Introducing Gaum: An Open Source O/RM That isn’t an O/RM

At ShiftLeft we’re firm believers in the value of open source software. We leverage too many libraries to count, which massively scales our feature velocity and reliability. We also believe in contributing back when and where can so it is my pleasure to introduce you to our latest contribution today:

  • Gaum, a flexible open source library to talk to Postgres

While in someways like an Object-relational mapping (O/RM), it differs in several key ways.

Why did we build Gaum?

Its pretty simply, we needed it to deliver our application security service.

Why did we need Gaum?

The road to hell is paved with good intentions
 — 
Someone a long time ago… that was probably right

We started building our service in early 2017 and our stack looks very different today from what we started with. We had the basic layout:

  • Some aspects of the kind of data we wanted to store
  • Still deciding how to store data
  • Frequency, density, uniqueness?

The value of cross references were mutating along with the inherently evolving roadmap of an early-stage startup. However, our overarching goal remained:

To provide a rock solid service that yields the most useful/actionable data to our users in the most concise possible way

Our initial implementation of much of our API was a bare bones implementation in Go. We manually created simple persistence, which was more than enough at that time. We were focused on building aspects of our service that didn’t require anything more. But then, suddenly, our simple persistence wasn’t enough and we started mutating our structure as the data showed us the path. We had built an elegant and simple solution, but what we needed was a a very flexible and generic one, at least for a period.

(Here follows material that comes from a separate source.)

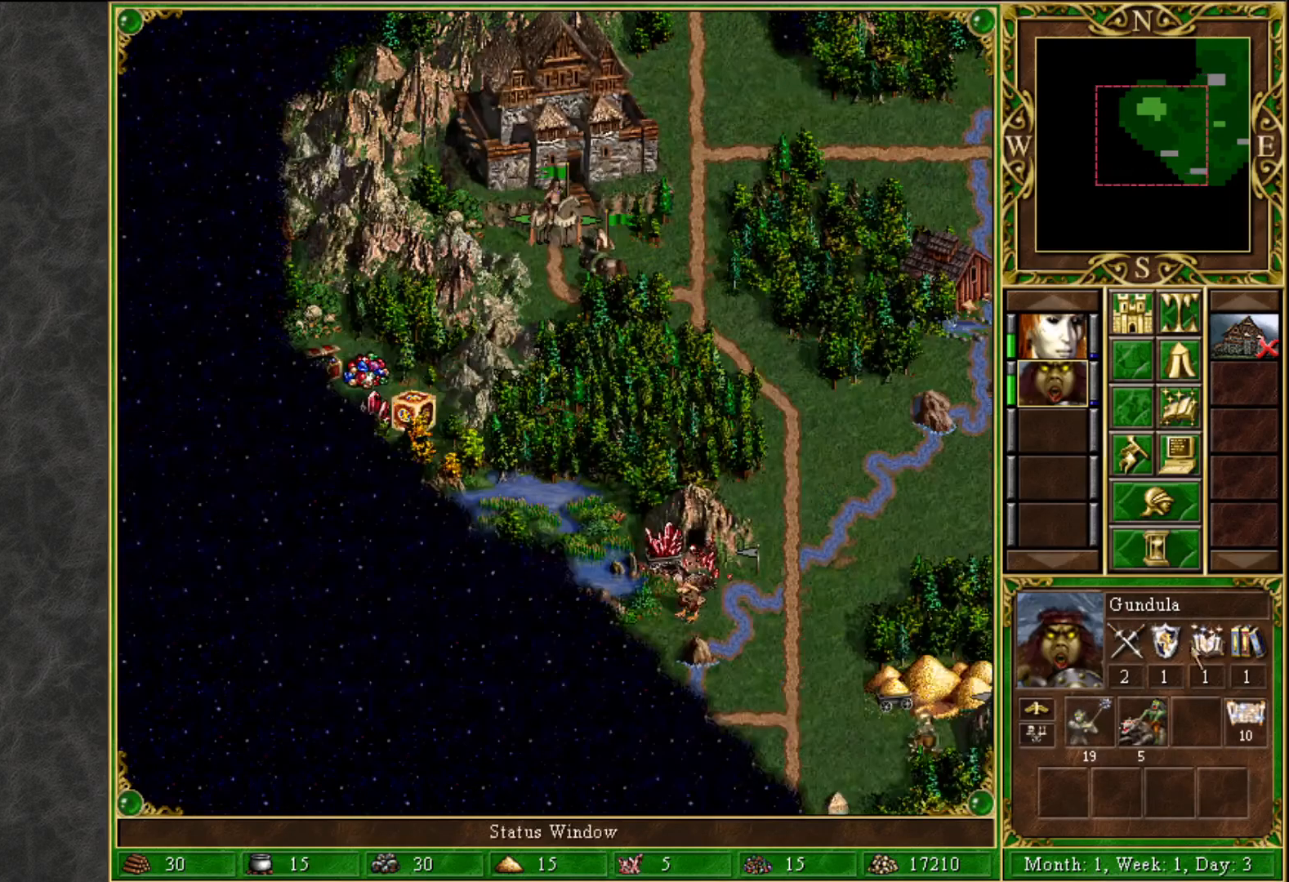
{"keys": [], "mouse": [], "mouse_move": "still", "events": []}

You should spend more on differentiating software that makes your business more desirable, and less on software that doesn’t…
 — 
Bruce Perens

We decided that, until we better understood the best way to shape our data, we shouldn’t worry about optimizing the efficiency of storing it. The tricky thing with data efficiency, is that you first need to figure out the best way to extract the information your service requires, in order to determine the best architecture. A parallel could be drawn to a work table, you first need to use it, work on it, live it to analyze the mess and from it obtain a use pattern for your tools and then arrange them.

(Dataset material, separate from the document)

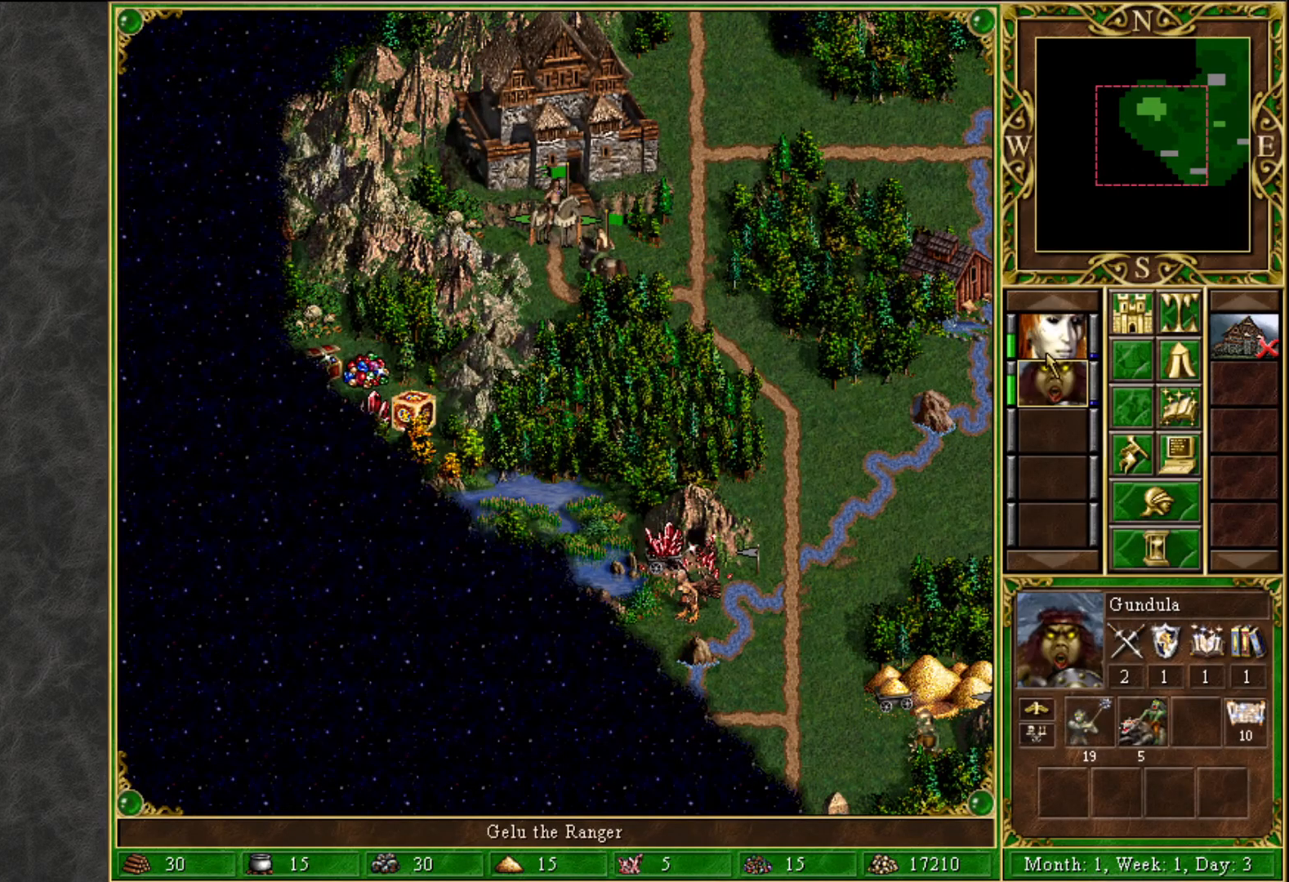
{"keys": [], "mouse": [], "mouse_move": "left", "events": [[367, "mouse_left", "down"], [400, "mouse_left", "up"]]}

And there, we made a compromise, an O/RM. O/RMs, like many other technologies that bridge two different paradigms, have their fair share of detractors and supporters… and we’ve certain experienced both sides. At first it was wonderful, in about a week we moved our code base to use the O/RM (I am intentionally omitting the name because I don’t believe in software shaming open source projects) and for a period it was good: We moved the structure of our data, added columns, made queries, moved info and it was all done relatively easily, almost “magically”.

Magic always comes with a price
 — 
Robert Carlyle, representing Rumpelstiltskin.

The cracks on the convenience of an O/RM were quite evident fairly fast, as our data structure stabilized. When you have a solid data shape, you start thinking in powerful queries, products and operations, O/RMs make simple and very common operations easy to introduce but increase greatly the difficulty of non-common ones. Turns out that our honeymoon period O/RM was getting to an end, and our frustrations with it, just beginning.

I hate this O/RM
 — 
everybody at my company

Our code base is pretty clean and therefore adding or removing dependencies is quite easy, yet the sunken cost fallacy was a bit hard to defeat. We stretched the O/RM like the last chewing gum, a lot of creativity was used until we reached a point that we realized we were bypassing most of the O/RM and going to straight raw SQL, which is quite prone to error, it was time for us to reconsider our approach. .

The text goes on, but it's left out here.